I’d been on the road for thirty days, with no port in that storm,
Until you offered me an anchor and a smile to keep me warm,
You were all elbows and angles, pale and graceful as a foal,
With a voice like hummingbird wings, but a prizefighter for a soul,
I said, “Stay out of my dreams hero, there’s no tomorrow for you here,
Where sunny days feel like nothing more than darkness painted clear.”
I was a disheveled mess of jangles nerves and caffeine-colored eyes,
“You have nothing to be ashamed of,” she told me. “Everybody dies.”
Maybe you should have left me broken, adrift 1,000 miles off shore,
All that time you wasted on me could have saved so many more,
Still you took me by the hand and led me through the midnight rain,
Determined to remind me that life was always worth the pain,
You asked me who it was I meant to be, beneath the fog and rust,
And we walked along that old road until it crumbled into dust,
We were greeted by a gnarled tree that grew lonely on a hill,
With a heart carved in its trunk by lovers once and maybe still,
You said, “This is where the road ends, and disappears into the sea.
There is no answer in this darkness. There’s only you and me.”
When I drove you home that night, you softly kissed me in my car,
Before you walked away you laughed and said, “I see you, there you are.”
As days turned into weeks, we found each other bit by bit,
Sharing our secrets in a way that only silence can permit,
Tracing each line with a finger, you asked me if my scars had alibis,
We spent a sunny day in the park where we named all the butterflies,
And I wanted so badly to be happy, still it felt so out of reach,
You cooked pancakes for dinner, and I got drunk on the beach,
I found some cautionary caveat in the shy light of that moon,
Maybe you dreamed too easy, or maybe I gave up too soon,
I was a wreck, with self-neglect worn as my hollow crown,
I wanted you to love me, yet was terrified I’d let you down,
And I was all alone when that ringing phone shook me half awake,
Your voice fell into a thousand shards before the news could break,
Speeding towards the hospital, and I ran every single light,
Tears stinging both our eyes, I sat and held your hand all night,
With words like wrecking *****, the doctor tore our world apart,
And those machines lulled us to sleep as they sang your beating heart,
Too soon the light inside your eyes faded into a glossy glare,
As the needles fed you poison, I helped you shave off all your hair,
With no appetite for food, we watched our bodies slowly erode,
You told me I should walk away; I had no duty to share your load,
But I could never let you stand alone against catastrophe,
I just took you by the hand and said, “There’s only you and me.”
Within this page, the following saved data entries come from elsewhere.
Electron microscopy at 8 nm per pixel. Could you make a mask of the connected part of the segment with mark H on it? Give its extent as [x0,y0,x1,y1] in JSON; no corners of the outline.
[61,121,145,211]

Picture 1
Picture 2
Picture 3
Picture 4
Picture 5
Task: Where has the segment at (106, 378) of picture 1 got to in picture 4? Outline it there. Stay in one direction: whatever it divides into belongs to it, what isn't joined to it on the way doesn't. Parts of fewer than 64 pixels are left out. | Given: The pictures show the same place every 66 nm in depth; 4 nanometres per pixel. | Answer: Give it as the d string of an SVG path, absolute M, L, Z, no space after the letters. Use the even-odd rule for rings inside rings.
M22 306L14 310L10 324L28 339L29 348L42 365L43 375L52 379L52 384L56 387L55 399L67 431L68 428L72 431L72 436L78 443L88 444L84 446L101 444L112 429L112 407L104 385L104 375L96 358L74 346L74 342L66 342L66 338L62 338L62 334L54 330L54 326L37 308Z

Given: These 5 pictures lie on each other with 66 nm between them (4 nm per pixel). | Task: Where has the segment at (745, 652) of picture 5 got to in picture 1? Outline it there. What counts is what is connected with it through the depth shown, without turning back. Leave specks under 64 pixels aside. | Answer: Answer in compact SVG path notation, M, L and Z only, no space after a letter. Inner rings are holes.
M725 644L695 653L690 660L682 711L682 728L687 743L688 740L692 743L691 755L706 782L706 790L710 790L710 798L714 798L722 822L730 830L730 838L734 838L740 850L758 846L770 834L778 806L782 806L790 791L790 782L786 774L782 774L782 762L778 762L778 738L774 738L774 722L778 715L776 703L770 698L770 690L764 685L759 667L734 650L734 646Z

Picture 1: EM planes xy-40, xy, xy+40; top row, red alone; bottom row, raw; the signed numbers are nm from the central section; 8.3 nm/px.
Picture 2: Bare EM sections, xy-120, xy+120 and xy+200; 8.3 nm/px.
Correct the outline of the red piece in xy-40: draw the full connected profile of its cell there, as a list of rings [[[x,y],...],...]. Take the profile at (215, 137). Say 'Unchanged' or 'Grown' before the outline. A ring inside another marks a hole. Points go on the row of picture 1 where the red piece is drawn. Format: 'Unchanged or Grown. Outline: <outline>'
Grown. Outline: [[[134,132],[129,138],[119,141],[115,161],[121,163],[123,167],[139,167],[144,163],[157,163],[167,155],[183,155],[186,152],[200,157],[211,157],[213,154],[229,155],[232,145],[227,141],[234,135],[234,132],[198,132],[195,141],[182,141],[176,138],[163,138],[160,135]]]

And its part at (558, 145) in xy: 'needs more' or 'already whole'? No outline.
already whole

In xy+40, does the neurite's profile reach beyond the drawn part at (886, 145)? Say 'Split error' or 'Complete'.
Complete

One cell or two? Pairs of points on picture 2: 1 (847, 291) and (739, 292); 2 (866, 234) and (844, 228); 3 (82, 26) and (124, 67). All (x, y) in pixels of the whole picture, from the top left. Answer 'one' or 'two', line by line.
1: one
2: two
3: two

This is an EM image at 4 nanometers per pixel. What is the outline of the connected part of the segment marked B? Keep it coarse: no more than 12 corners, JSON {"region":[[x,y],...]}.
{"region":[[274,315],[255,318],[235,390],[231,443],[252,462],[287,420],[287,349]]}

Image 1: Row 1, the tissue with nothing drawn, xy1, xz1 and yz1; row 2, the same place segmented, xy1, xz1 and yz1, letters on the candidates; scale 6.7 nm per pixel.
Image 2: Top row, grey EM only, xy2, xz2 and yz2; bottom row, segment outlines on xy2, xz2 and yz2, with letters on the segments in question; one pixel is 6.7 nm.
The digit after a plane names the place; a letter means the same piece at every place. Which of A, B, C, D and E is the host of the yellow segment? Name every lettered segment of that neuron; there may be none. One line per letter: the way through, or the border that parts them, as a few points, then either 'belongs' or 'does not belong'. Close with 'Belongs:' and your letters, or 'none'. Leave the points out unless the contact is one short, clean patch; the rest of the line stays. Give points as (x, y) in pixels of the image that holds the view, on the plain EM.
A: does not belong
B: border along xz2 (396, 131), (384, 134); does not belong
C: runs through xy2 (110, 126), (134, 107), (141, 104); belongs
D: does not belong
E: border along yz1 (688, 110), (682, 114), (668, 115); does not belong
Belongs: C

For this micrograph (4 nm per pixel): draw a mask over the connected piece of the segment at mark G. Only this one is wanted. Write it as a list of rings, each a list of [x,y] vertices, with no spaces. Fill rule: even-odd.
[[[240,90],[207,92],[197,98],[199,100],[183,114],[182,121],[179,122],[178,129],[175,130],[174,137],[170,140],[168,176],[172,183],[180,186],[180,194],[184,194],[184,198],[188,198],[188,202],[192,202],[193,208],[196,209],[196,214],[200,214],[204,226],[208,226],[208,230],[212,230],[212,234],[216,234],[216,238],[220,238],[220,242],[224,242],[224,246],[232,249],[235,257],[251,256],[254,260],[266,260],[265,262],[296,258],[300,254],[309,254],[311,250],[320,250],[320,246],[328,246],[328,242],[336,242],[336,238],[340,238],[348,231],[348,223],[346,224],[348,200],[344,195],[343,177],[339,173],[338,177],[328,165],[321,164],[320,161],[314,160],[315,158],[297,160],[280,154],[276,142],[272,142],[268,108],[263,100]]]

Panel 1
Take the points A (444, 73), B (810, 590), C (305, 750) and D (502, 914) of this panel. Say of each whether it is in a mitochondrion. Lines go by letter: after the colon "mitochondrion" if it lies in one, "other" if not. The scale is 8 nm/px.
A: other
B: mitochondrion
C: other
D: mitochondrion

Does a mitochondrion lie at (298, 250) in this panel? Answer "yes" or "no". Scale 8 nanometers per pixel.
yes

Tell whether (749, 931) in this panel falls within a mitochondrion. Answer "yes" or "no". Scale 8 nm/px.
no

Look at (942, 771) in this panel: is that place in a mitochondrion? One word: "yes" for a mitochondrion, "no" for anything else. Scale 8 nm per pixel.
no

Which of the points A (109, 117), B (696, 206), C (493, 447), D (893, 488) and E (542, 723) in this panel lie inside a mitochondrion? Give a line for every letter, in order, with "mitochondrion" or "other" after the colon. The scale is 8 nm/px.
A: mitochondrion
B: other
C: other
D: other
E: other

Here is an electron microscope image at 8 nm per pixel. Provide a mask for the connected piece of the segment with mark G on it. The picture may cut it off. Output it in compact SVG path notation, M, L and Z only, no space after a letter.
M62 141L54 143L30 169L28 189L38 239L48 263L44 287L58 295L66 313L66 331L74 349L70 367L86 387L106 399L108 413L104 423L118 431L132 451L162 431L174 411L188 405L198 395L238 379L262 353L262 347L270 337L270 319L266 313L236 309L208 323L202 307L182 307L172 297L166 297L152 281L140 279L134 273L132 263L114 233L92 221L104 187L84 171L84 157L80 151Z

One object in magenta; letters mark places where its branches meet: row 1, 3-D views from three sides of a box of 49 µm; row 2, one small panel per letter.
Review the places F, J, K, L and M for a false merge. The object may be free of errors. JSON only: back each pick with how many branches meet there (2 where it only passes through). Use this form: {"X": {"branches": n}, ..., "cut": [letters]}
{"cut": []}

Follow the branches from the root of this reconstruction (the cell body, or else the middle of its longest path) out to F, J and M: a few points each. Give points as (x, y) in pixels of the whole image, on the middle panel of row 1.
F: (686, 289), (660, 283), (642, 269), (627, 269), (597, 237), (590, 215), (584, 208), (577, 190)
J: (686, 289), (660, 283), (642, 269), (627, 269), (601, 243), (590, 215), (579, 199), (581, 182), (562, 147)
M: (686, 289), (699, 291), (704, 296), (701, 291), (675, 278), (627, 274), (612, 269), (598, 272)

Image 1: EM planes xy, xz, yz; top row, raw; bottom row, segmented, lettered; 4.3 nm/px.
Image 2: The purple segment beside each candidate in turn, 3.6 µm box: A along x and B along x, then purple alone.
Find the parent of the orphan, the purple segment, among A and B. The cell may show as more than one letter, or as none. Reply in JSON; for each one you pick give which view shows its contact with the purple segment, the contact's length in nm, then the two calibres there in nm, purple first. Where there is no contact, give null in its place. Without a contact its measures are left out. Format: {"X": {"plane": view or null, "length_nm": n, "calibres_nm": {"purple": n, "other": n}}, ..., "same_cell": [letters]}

And as I talked in future tenses to carve out those pretty lies,
I just couldn’t see the forest past the trees around your eyes,
At night I paced the rooftop as stars taught me how to pray,
Maybe I needed to know hope mattered. I just needed you to stay.
But I never felt more helpless, or thought that you looked more like me,
Then when you took me by the hand and said, “Let me die with dignity.”
And I could only sit and watch that second hand waving goodbye,
As every single world I meant to say to you just came out as a sigh,
My heart was torn in half on the day God granted you reprieve,
Losing you was like losing the wind, like forgetting how to breathe,
And they tell me grieving is believing that the end is where we stop,
But maybe it’s one last lingering view taken from the mountain top,
As colors fade and seasons pass, I still remember you in every star,
And smile into the cold night air to say, “I see you, there you are.”